» REQUIRED WORK:
Would you extract the whole listing below and retype it exactly?

== == ==

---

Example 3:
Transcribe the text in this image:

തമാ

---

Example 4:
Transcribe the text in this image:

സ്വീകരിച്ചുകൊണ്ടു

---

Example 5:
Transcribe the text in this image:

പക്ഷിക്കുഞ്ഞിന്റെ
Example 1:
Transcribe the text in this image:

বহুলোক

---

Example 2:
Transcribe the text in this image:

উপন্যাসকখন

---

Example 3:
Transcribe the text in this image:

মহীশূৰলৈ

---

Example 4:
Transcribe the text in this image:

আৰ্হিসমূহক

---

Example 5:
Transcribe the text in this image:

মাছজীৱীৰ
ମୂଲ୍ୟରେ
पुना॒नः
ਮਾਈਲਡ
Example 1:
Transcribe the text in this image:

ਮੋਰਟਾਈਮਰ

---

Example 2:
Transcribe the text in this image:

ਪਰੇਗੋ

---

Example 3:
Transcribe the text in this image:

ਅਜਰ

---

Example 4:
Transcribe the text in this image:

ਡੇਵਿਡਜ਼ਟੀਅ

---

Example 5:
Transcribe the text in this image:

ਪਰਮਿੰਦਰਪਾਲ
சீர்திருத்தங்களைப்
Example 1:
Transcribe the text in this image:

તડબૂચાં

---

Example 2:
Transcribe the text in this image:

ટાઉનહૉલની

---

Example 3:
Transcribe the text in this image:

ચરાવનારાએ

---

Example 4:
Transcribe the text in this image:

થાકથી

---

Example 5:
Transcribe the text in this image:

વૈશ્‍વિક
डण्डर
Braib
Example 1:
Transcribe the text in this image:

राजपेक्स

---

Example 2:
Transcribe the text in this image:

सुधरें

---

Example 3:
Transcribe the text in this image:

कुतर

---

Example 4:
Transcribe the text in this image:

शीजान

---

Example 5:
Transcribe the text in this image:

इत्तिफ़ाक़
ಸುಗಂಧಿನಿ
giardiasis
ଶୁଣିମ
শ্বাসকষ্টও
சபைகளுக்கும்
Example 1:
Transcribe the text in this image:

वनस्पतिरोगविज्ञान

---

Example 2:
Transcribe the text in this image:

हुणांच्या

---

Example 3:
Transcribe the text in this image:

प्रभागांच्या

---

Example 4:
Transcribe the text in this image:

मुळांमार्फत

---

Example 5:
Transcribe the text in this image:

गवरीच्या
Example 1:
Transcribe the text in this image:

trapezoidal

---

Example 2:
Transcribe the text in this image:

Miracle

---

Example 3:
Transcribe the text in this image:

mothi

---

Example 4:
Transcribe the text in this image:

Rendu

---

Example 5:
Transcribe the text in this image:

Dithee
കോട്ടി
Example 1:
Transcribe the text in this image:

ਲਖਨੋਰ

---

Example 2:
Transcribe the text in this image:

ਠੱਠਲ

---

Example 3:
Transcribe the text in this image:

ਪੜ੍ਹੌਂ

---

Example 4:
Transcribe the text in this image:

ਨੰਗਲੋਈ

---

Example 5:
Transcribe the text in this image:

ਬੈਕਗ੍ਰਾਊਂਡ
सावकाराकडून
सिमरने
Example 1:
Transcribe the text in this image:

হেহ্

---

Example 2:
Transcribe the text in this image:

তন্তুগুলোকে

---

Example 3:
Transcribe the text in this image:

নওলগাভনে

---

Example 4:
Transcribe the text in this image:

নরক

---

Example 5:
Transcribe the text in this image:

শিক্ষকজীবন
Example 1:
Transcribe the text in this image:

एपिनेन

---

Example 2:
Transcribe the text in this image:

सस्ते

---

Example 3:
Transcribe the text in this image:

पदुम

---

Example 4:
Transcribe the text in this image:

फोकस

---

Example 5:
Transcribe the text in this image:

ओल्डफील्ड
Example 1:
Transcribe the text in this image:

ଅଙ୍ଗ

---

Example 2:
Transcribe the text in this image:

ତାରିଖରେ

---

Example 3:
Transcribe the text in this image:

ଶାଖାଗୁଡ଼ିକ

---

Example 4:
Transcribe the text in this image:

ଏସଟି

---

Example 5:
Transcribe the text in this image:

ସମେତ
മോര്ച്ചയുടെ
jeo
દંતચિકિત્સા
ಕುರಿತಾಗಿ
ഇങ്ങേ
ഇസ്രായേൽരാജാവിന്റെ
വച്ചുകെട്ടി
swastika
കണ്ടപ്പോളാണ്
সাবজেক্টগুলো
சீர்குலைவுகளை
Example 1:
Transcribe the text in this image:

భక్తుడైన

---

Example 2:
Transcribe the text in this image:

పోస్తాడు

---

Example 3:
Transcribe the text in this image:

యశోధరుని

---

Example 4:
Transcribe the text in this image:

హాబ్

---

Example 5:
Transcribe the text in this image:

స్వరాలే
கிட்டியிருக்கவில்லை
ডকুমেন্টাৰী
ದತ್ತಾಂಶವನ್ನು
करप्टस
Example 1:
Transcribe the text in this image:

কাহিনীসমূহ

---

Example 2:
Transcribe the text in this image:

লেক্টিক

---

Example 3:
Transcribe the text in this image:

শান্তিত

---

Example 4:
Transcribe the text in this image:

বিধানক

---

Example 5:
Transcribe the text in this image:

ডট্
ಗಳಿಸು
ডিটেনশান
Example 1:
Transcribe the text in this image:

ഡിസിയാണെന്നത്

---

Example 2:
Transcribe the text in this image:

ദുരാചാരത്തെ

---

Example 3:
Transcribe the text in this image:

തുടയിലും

== == ==

» WRITTEN RESPONSE:
---

Example 3:
Transcribe the text in this image:

തമാ

---

Example 4:
Transcribe the text in this image:

സ്വീകരിച്ചുകൊണ്ടു

---

Example 5:
Transcribe the text in this image:

പക്ഷിക്കുഞ്ഞിന്റെ
Example 1:
Transcribe the text in this image:

বহুলোক

---

Example 2:
Transcribe the text in this image:

উপন্যাসকখন

---

Example 3:
Transcribe the text in this image:

মহীশূৰলৈ

---

Example 4:
Transcribe the text in this image:

আৰ্হিসমূহক

---

Example 5:
Transcribe the text in this image:

মাছজীৱীৰ
ମୂଲ୍ୟରେ
पुना॒नः
ਮਾਈਲਡ
Example 1:
Transcribe the text in this image:

ਮੋਰਟਾਈਮਰ

---

Example 2:
Transcribe the text in this image:

ਪਰੇਗੋ

---

Example 3:
Transcribe the text in this image:

ਅਜਰ

---

Example 4:
Transcribe the text in this image:

ਡੇਵਿਡਜ਼ਟੀਅ

---

Example 5:
Transcribe the text in this image:

ਪਰਮਿੰਦਰਪਾਲ
சீர்திருத்தங்களைப்
Example 1:
Transcribe the text in this image:

તડબૂચાં

---

Example 2:
Transcribe the text in this image:

ટાઉનહૉલની

---

Example 3:
Transcribe the text in this image:

ચરાવનારાએ

---

Example 4:
Transcribe the text in this image:

થાકથી

---

Example 5:
Transcribe the text in this image:

વૈશ્‍વિક
डण्डर
Braib
Example 1:
Transcribe the text in this image:

राजपेक्स

---

Example 2:
Transcribe the text in this image:

सुधरें

---

Example 3:
Transcribe the text in this image:

कुतर

---

Example 4:
Transcribe the text in this image:

शीजान

---

Example 5:
Transcribe the text in this image:

इत्तिफ़ाक़
ಸುಗಂಧಿನಿ
giardiasis
ଶୁଣିମ
শ্বাসকষ্টও
சபைகளுக்கும்
Example 1:
Transcribe the text in this image:

वनस्पतिरोगविज्ञान

---

Example 2:
Transcribe the text in this image:

हुणांच्या

---

Example 3:
Transcribe the text in this image:

प्रभागांच्या

---

Example 4:
Transcribe the text in this image:

मुळांमार्फत

---

Example 5:
Transcribe the text in this image:

गवरीच्या
Example 1:
Transcribe the text in this image:

trapezoidal

---

Example 2:
Transcribe the text in this image:

Miracle

---

Example 3:
Transcribe the text in this image:

mothi

---

Example 4:
Transcribe the text in this image:

Rendu

---

Example 5:
Transcribe the text in this image:

Dithee
കോട്ടി
Example 1:
Transcribe the text in this image:

ਲਖਨੋਰ

---

Example 2:
Transcribe the text in this image:

ਠੱਠਲ

---

Example 3:
Transcribe the text in this image:

ਪੜ੍ਹੌਂ

---

Example 4:
Transcribe the text in this image:

ਨੰਗਲੋਈ

---

Example 5:
Transcribe the text in this image:

ਬੈਕਗ੍ਰਾਊਂਡ
सावकाराकडून
सिमरने
Example 1:
Transcribe the text in this image:

হেহ্

---

Example 2:
Transcribe the text in this image:

তন্তুগুলোকে

---

Example 3:
Transcribe the text in this image:

নওলগাভনে

---

Example 4:
Transcribe the text in this image:

নরক

---

Example 5:
Transcribe the text in this image:

শিক্ষকজীবন
Example 1:
Transcribe the text in this image:

एपिनेन

---

Example 2:
Transcribe the text in this image:

सस्ते

---

Example 3:
Transcribe the text in this image:

पदुम

---

Example 4:
Transcribe the text in this image:

फोकस

---

Example 5:
Transcribe the text in this image:

ओल्डफील्ड
Example 1:
Transcribe the text in this image:

ଅଙ୍ଗ

---

Example 2:
Transcribe the text in this image:

ତାରିଖରେ

---

Example 3:
Transcribe the text in this image:

ଶାଖାଗୁଡ଼ିକ

---

Example 4:
Transcribe the text in this image:

ଏସଟି

---

Example 5:
Transcribe the text in this image:

ସମେତ
മോര്ച്ചയുടെ
jeo
દંતચિકિત્સા
ಕುರಿತಾಗಿ
ഇങ്ങേ
ഇസ്രായേൽരാജാവിന്റെ
വച്ചുകെട്ടി
swastika
കണ്ടപ്പോളാണ്
সাবজেক্টগুলো
சீர்குலைவுகளை
Example 1:
Transcribe the text in this image:

భక్తుడైన

---

Example 2:
Transcribe the text in this image:

పోస్తాడు

---

Example 3:
Transcribe the text in this image:

యశోధరుని

---

Example 4:
Transcribe the text in this image:

హాబ్

---

Example 5:
Transcribe the text in this image:

స్వరాలే
கிட்டியிருக்கவில்லை
ডকুমেন্টাৰী
ದತ್ತಾಂಶವನ್ನು
करप्टस
Example 1:
Transcribe the text in this image:

কাহিনীসমূহ

---

Example 2:
Transcribe the text in this image:

লেক্টিক

---

Example 3:
Transcribe the text in this image:

শান্তিত

---

Example 4:
Transcribe the text in this image:

বিধানক

---

Example 5:
Transcribe the text in this image:

ডট্
ಗಳಿಸು
ডিটেনশান
Example 1:
Transcribe the text in this image:

ഡിസിയാണെന്നത്

---

Example 2:
Transcribe the text in this image:

ദുരാചാരത്തെ

---

Example 3:
Transcribe the text in this image:

തുടയിലും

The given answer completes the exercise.